### TASK TO COMPLETE
The records underneath are to be repeated exactly, with the pictures left out.

------ ROWS

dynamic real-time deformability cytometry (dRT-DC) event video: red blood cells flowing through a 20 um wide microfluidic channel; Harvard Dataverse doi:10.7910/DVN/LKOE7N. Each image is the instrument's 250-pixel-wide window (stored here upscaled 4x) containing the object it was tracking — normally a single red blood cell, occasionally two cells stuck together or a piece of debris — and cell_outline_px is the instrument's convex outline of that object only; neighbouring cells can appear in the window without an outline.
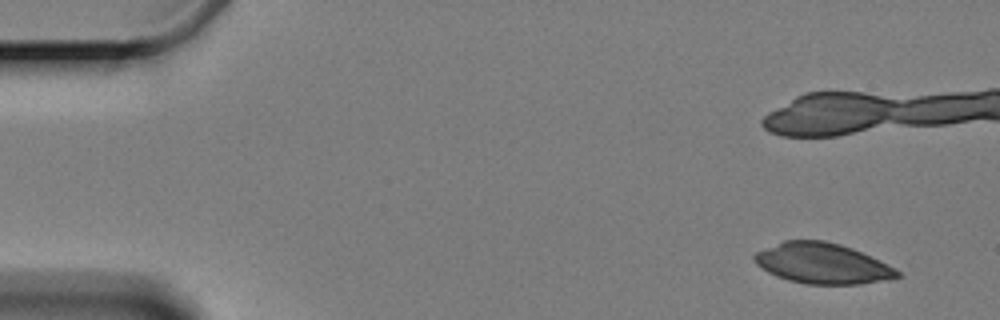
{"species": "Egyptian fruit bat (a non-hibernating species)", "species_latin": "Rousettus aegyptiacus", "temperature_condition": "cold", "stored_images_in_passage": 4, "camera_frame_rate_fps": 3000, "um_per_image_px": 0.085, "animal": {"sex": "female"}, "frame": {"image": 1, "passage_image": 1, "time_ms": 0.0, "image_size_px": [1000, 320], "cell_outline_px": [[900, 276], [884, 280], [860, 284], [804, 284], [788, 280], [776, 276], [768, 272], [756, 264], [752, 260], [752, 256], [756, 252], [784, 240], [824, 240], [840, 244], [852, 248], [900, 272]], "centroid_in_image_um": [69.81, 22.39], "position_along_channel_um": 15.2, "area_um2": 33.35}}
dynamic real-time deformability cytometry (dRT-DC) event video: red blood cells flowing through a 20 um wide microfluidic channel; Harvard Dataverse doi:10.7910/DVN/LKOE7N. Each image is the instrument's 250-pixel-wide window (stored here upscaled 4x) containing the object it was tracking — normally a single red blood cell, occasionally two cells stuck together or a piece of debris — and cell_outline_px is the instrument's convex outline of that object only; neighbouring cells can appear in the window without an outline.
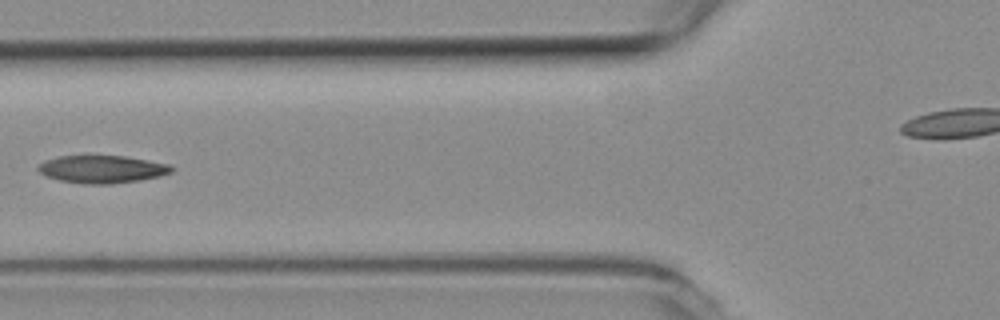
{"species": "common noctule bat (a hibernating species)", "species_latin": "Nyctalus noctula", "temperature_condition": "room temperature", "stored_images_in_passage": 4, "camera_frame_rate_fps": 3000, "um_per_image_px": 0.085, "animal": {"sex": "female", "body_mass_g": 19.3, "forearm_length_mm": 54.1}, "frame": {"image": 1, "passage_image": 3, "time_ms": 0.667, "image_size_px": [1000, 320], "cell_outline_px": [[176, 168], [172, 172], [160, 176], [140, 180], [112, 184], [84, 184], [60, 180], [44, 176], [36, 168], [36, 164], [44, 160], [60, 156], [124, 156], [168, 164]], "centroid_in_image_um": [8.64, 14.39], "position_along_channel_um": 117.2, "area_um2": 21.62}}
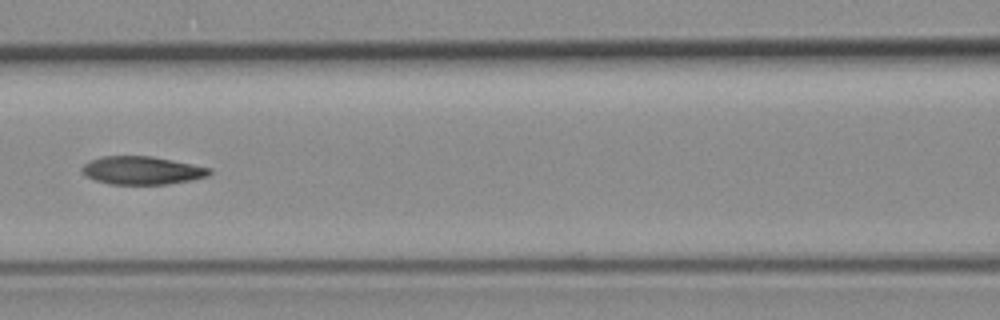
{"frame": {"image": 2, "passage_image": 4, "time_ms": 1.0, "image_size_px": [1000, 320], "cell_outline_px": [[212, 172], [208, 176], [192, 180], [168, 184], [108, 184], [84, 176], [80, 168], [84, 164], [92, 160], [104, 156], [148, 156], [172, 160], [212, 168]], "centroid_in_image_um": [12.07, 14.49], "position_along_channel_um": 154.5, "area_um2": 20.87}}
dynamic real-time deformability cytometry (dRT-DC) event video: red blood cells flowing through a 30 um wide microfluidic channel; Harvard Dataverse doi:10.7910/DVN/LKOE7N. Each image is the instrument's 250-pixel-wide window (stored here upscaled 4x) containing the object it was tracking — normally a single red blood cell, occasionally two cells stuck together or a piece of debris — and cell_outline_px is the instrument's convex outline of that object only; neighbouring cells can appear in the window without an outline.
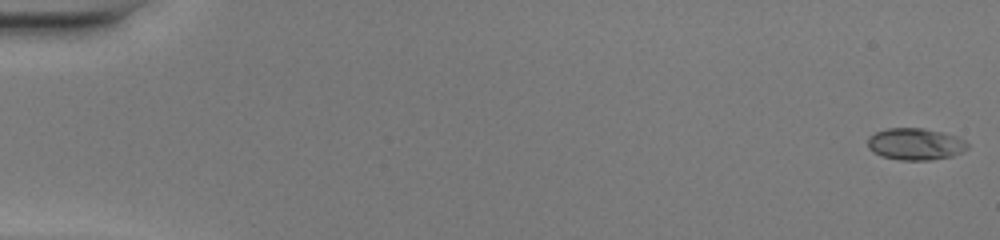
{"species": "common noctule bat (a hibernating species)", "species_latin": "Nyctalus noctula", "temperature_condition": "warm", "stored_images_in_passage": 50, "camera_frame_rate_fps": 3000, "um_per_image_px": 0.085, "animal": {"sex": "female", "body_mass_g": 20.0, "forearm_length_mm": 54.0}, "frame": {"image": 1, "passage_image": 1, "time_ms": 0.0, "image_size_px": [1000, 240], "cell_outline_px": [[968, 148], [964, 152], [952, 156], [928, 160], [900, 160], [880, 156], [872, 152], [868, 148], [868, 136], [876, 132], [888, 128], [924, 128], [944, 132], [956, 136], [964, 140], [968, 144]], "centroid_in_image_um": [77.8, 12.24], "position_along_channel_um": 7.2, "area_um2": 18.73}}
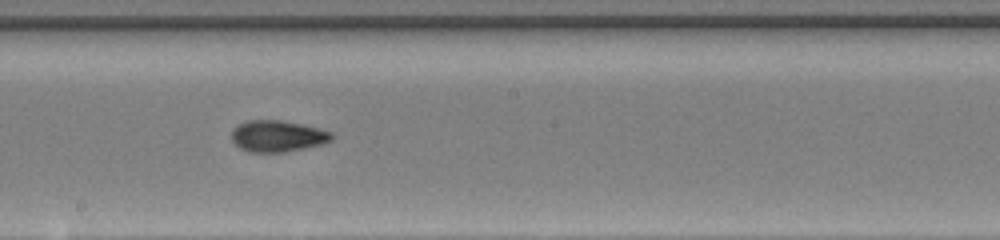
{"frame": {"image": 2, "passage_image": 29, "time_ms": 9.333, "image_size_px": [1000, 240], "cell_outline_px": [[336, 136], [332, 140], [320, 144], [284, 152], [248, 152], [240, 148], [232, 140], [232, 132], [240, 124], [248, 120], [280, 120], [300, 124], [332, 132]], "centroid_in_image_um": [23.6, 11.57], "position_along_channel_um": 224.6, "area_um2": 18.03}}
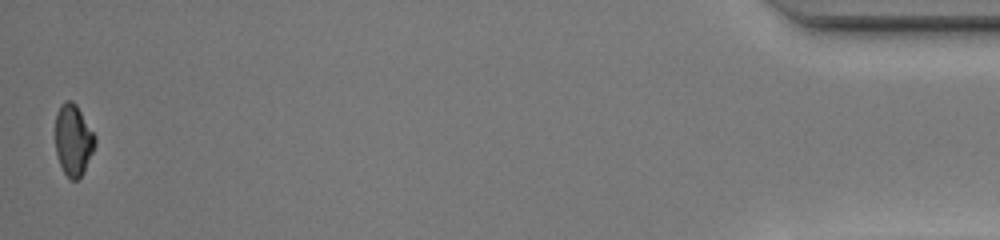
{"frame": {"image": 3, "passage_image": 50, "time_ms": 16.333, "image_size_px": [1000, 240], "cell_outline_px": [[96, 144], [84, 172], [76, 180], [72, 180], [64, 172], [60, 164], [56, 152], [56, 112], [60, 104], [64, 100], [72, 100], [76, 104], [96, 136]], "centroid_in_image_um": [6.24, 11.87], "position_along_channel_um": 429.0, "area_um2": 16.53}, "authors_computed_cell_mechanics": {"area_um2": 17.8024, "velocity_mm_per_s": 4.1788, "shape_relaxation_time_tau1_ms": null, "shape_relaxation_time_tau2_ms": 1.676, "deformation_change_tau1": null, "deformation_change_tau2": 0.0503}}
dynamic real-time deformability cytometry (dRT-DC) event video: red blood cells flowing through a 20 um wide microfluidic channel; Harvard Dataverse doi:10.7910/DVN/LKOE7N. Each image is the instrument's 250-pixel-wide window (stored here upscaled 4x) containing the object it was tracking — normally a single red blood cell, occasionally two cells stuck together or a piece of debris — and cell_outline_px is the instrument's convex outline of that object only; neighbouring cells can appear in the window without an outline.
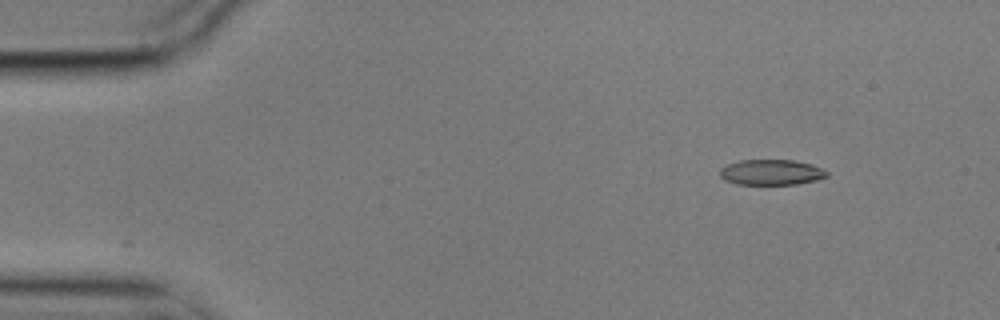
{"species": "common noctule bat (a hibernating species)", "species_latin": "Nyctalus noctula", "temperature_condition": "cold", "stored_images_in_passage": 4, "camera_frame_rate_fps": 3000, "um_per_image_px": 0.085, "animal": {"sex": "male", "body_mass_g": 17.9}, "frame": {"image": 1, "passage_image": 1, "time_ms": 0.0, "image_size_px": [1000, 320], "cell_outline_px": [[828, 176], [816, 180], [796, 184], [736, 184], [724, 180], [720, 176], [720, 168], [728, 164], [740, 160], [792, 160], [812, 164], [828, 172]], "centroid_in_image_um": [65.54, 14.64], "position_along_channel_um": 19.5, "area_um2": 15.84}}
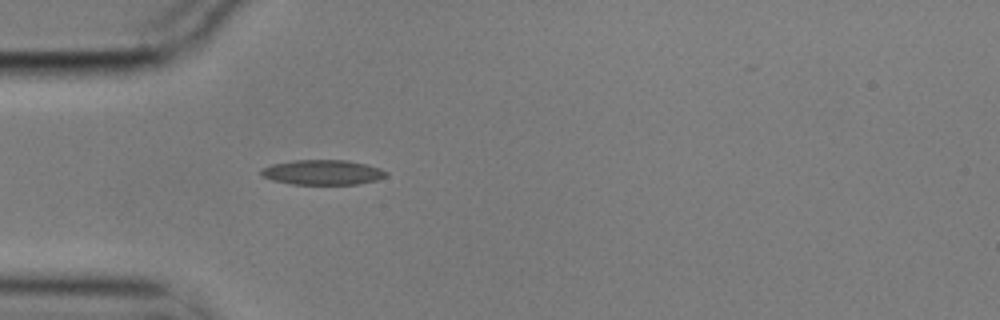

------------

### WRITTEN REPLY
dynamic real-time deformability cytometry (dRT-DC) event video: red blood cells flowing through a 20 um wide microfluidic channel; Harvard Dataverse doi:10.7910/DVN/LKOE7N. Each image is the instrument's 250-pixel-wide window (stored here upscaled 4x) containing the object it was tracking — normally a single red blood cell, occasionally two cells stuck together or a piece of debris — and cell_outline_px is the instrument's convex outline of that object only; neighbouring cells can appear in the window without an outline.
{"species": "Egyptian fruit bat (a non-hibernating species)", "species_latin": "Rousettus aegyptiacus", "temperature_condition": "cold", "stored_images_in_passage": 4, "camera_frame_rate_fps": 3000, "um_per_image_px": 0.085, "animal": {"sex": "female"}, "frame": {"image": 1, "passage_image": 1, "time_ms": 0.0, "image_size_px": [1000, 320], "cell_outline_px": [[900, 276], [884, 280], [860, 284], [804, 284], [788, 280], [776, 276], [768, 272], [756, 264], [752, 260], [752, 256], [756, 252], [784, 240], [824, 240], [840, 244], [852, 248], [900, 272]], "centroid_in_image_um": [69.81, 22.39], "position_along_channel_um": 15.2, "area_um2": 33.35}}
dynamic real-time deformability cytometry (dRT-DC) event video: red blood cells flowing through a 20 um wide microfluidic channel; Harvard Dataverse doi:10.7910/DVN/LKOE7N. Each image is the instrument's 250-pixel-wide window (stored here upscaled 4x) containing the object it was tracking — normally a single red blood cell, occasionally two cells stuck together or a piece of debris — and cell_outline_px is the instrument's convex outline of that object only; neighbouring cells can appear in the window without an outline.
{"species": "common noctule bat (a hibernating species)", "species_latin": "Nyctalus noctula", "temperature_condition": "room temperature", "stored_images_in_passage": 4, "camera_frame_rate_fps": 3000, "um_per_image_px": 0.085, "animal": {"sex": "female", "body_mass_g": 19.3, "forearm_length_mm": 54.1}, "frame": {"image": 1, "passage_image": 3, "time_ms": 0.667, "image_size_px": [1000, 320], "cell_outline_px": [[176, 168], [172, 172], [160, 176], [140, 180], [112, 184], [84, 184], [60, 180], [44, 176], [36, 168], [36, 164], [44, 160], [60, 156], [124, 156], [168, 164]], "centroid_in_image_um": [8.64, 14.39], "position_along_channel_um": 117.2, "area_um2": 21.62}}
{"frame": {"image": 2, "passage_image": 4, "time_ms": 1.0, "image_size_px": [1000, 320], "cell_outline_px": [[212, 172], [208, 176], [192, 180], [168, 184], [108, 184], [84, 176], [80, 168], [84, 164], [92, 160], [104, 156], [148, 156], [172, 160], [212, 168]], "centroid_in_image_um": [12.07, 14.49], "position_along_channel_um": 154.5, "area_um2": 20.87}}
dynamic real-time deformability cytometry (dRT-DC) event video: red blood cells flowing through a 30 um wide microfluidic channel; Harvard Dataverse doi:10.7910/DVN/LKOE7N. Each image is the instrument's 250-pixel-wide window (stored here upscaled 4x) containing the object it was tracking — normally a single red blood cell, occasionally two cells stuck together or a piece of debris — and cell_outline_px is the instrument's convex outline of that object only; neighbouring cells can appear in the window without an outline.
{"species": "common noctule bat (a hibernating species)", "species_latin": "Nyctalus noctula", "temperature_condition": "warm", "stored_images_in_passage": 50, "camera_frame_rate_fps": 3000, "um_per_image_px": 0.085, "animal": {"sex": "female", "body_mass_g": 20.0, "forearm_length_mm": 54.0}, "frame": {"image": 1, "passage_image": 1, "time_ms": 0.0, "image_size_px": [1000, 240], "cell_outline_px": [[968, 148], [964, 152], [952, 156], [928, 160], [900, 160], [880, 156], [872, 152], [868, 148], [868, 136], [876, 132], [888, 128], [924, 128], [944, 132], [956, 136], [964, 140], [968, 144]], "centroid_in_image_um": [77.8, 12.24], "position_along_channel_um": 7.2, "area_um2": 18.73}}
{"frame": {"image": 2, "passage_image": 29, "time_ms": 9.333, "image_size_px": [1000, 240], "cell_outline_px": [[336, 136], [332, 140], [320, 144], [284, 152], [248, 152], [240, 148], [232, 140], [232, 132], [240, 124], [248, 120], [280, 120], [300, 124], [332, 132]], "centroid_in_image_um": [23.6, 11.57], "position_along_channel_um": 224.6, "area_um2": 18.03}}
{"frame": {"image": 3, "passage_image": 50, "time_ms": 16.333, "image_size_px": [1000, 240], "cell_outline_px": [[96, 144], [84, 172], [76, 180], [72, 180], [64, 172], [60, 164], [56, 152], [56, 112], [60, 104], [64, 100], [72, 100], [76, 104], [96, 136]], "centroid_in_image_um": [6.24, 11.87], "position_along_channel_um": 429.0, "area_um2": 16.53}, "authors_computed_cell_mechanics": {"area_um2": 17.8024, "velocity_mm_per_s": 4.1788, "shape_relaxation_time_tau1_ms": null, "shape_relaxation_time_tau2_ms": 1.676, "deformation_change_tau1": null, "deformation_change_tau2": 0.0503}}
dynamic real-time deformability cytometry (dRT-DC) event video: red blood cells flowing through a 20 um wide microfluidic channel; Harvard Dataverse doi:10.7910/DVN/LKOE7N. Each image is the instrument's 250-pixel-wide window (stored here upscaled 4x) containing the object it was tracking — normally a single red blood cell, occasionally two cells stuck together or a piece of debris — and cell_outline_px is the instrument's convex outline of that object only; neighbouring cells can appear in the window without an outline.
{"species": "common noctule bat (a hibernating species)", "species_latin": "Nyctalus noctula", "temperature_condition": "cold", "stored_images_in_passage": 4, "camera_frame_rate_fps": 3000, "um_per_image_px": 0.085, "animal": {"sex": "male", "body_mass_g": 17.9}, "frame": {"image": 1, "passage_image": 1, "time_ms": 0.0, "image_size_px": [1000, 320], "cell_outline_px": [[828, 176], [816, 180], [796, 184], [736, 184], [724, 180], [720, 176], [720, 168], [728, 164], [740, 160], [792, 160], [812, 164], [828, 172]], "centroid_in_image_um": [65.54, 14.64], "position_along_channel_um": 19.5, "area_um2": 15.84}}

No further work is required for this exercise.